The beaches of Barcelona will be able to reopen for swimming when it is currently only possible to walk there or practice sport swimming. Cafes, bars and restaurants will once again be able to welcome customers indoors – and no longer just on the terrace – drastically limiting the crowds.
Poland, which has also started its deconfinement, however recorded during the weekend a skyrocketing of infections, with 1,151 new cases. Among those infected, almost two thirds are employees of the Zofiowka coal mine in the south of the country, and members of their families.
On the other hand, the United Kingdom, with a total of 40,542 deaths, only lifts the restrictions drop by drop.
Anyone arriving in the United Kingdom from abroad must observe from Monday a quarantine of 14 days, a measure with contested effectiveness which distresses the aviation and tourism sectors.
This fortnight, which will be reviewed by the government every three weeks, concerns all arrivals by land, sea and air, whether travelers reside or not in the United Kingdom.
As a way out, the government of Boris Johnson is considering establishing air bridges with certain tourist destinations, such as France or Spain, which would make it possible to bypass quarantine.
Monday marks the reopening of swimming pools and sports halls in Denmark, and in Ireland the reopening of all shops – except shopping centers – before the end of travel restrictions on June 29.
In Latin America, where the pandemic seems far from being under control, measures of deconfinement are also being taken.

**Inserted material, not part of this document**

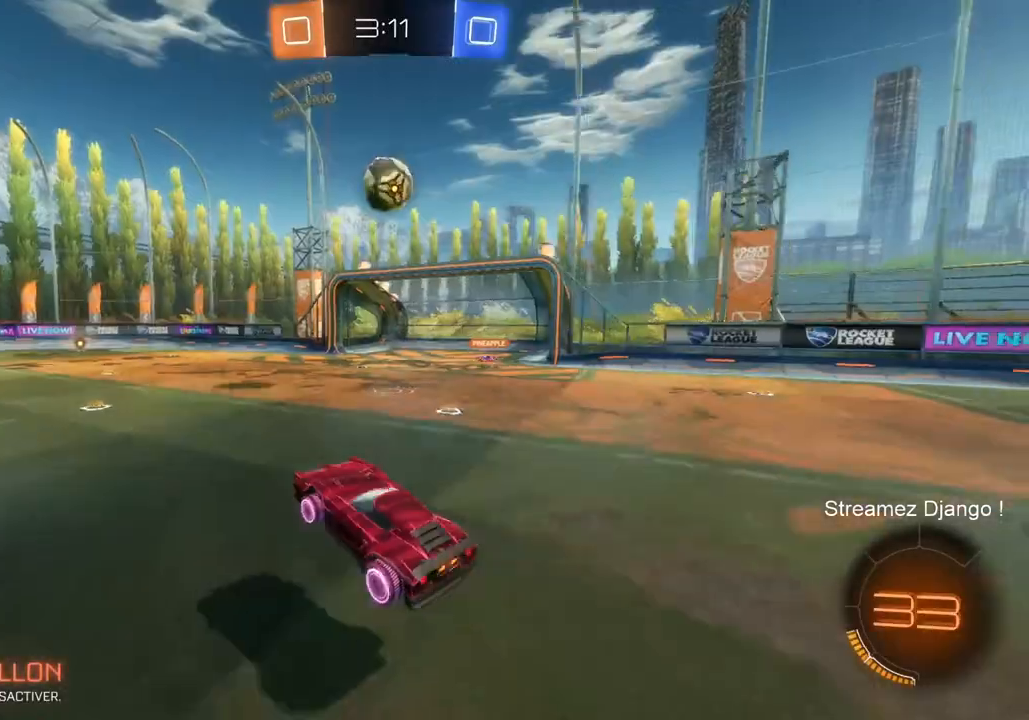
{"buttons": ["R1"], "left_stick": "right", "right_stick": "center", "events": [[50, "R1", "down"], [117, "CROSS", "up"], [117, "L3", "up"], [251, "left_stick", "center"], [417, "left_stick", "right"]]}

In Brazil, the third most bereaved country in the world after the United States and the United Kingdom, the governor of Rio de Janeiro announced the easing of restrictions.
“We are a big family”
The official death toll has passed the threshold of 36,000 dead, knowing that the scientific community in Brazil considers it far below reality.
Chile has recorded records in the past 24 hours, with 96 deaths and 6,405 contaminations, bringing the total dead to 2,290.
This pandemic “teaches us that we are a big family. What happens to a human being in Wuhan happens to the whole planet, to all of us. (…) There is no wall, there is no wall that can separate people, “said Isabel Allende, a Chilean author interviewed by the AFP on her vision of the world after the pandemic.
In Peru, the second most affected country in South America after Brazil, the hospital system is also on the verge of collapse, notably due to the lack of oxygen.
In the United States, where anti-racism protests now dominate the news, deconfinement is also continuing.
This week, New York will enter phase 1 of the plan to reopen its economic activities.
This phase will allow construction companies and factories in the American economic capital to return to work. Retail businesses will be allowed to reopen in a restricted form.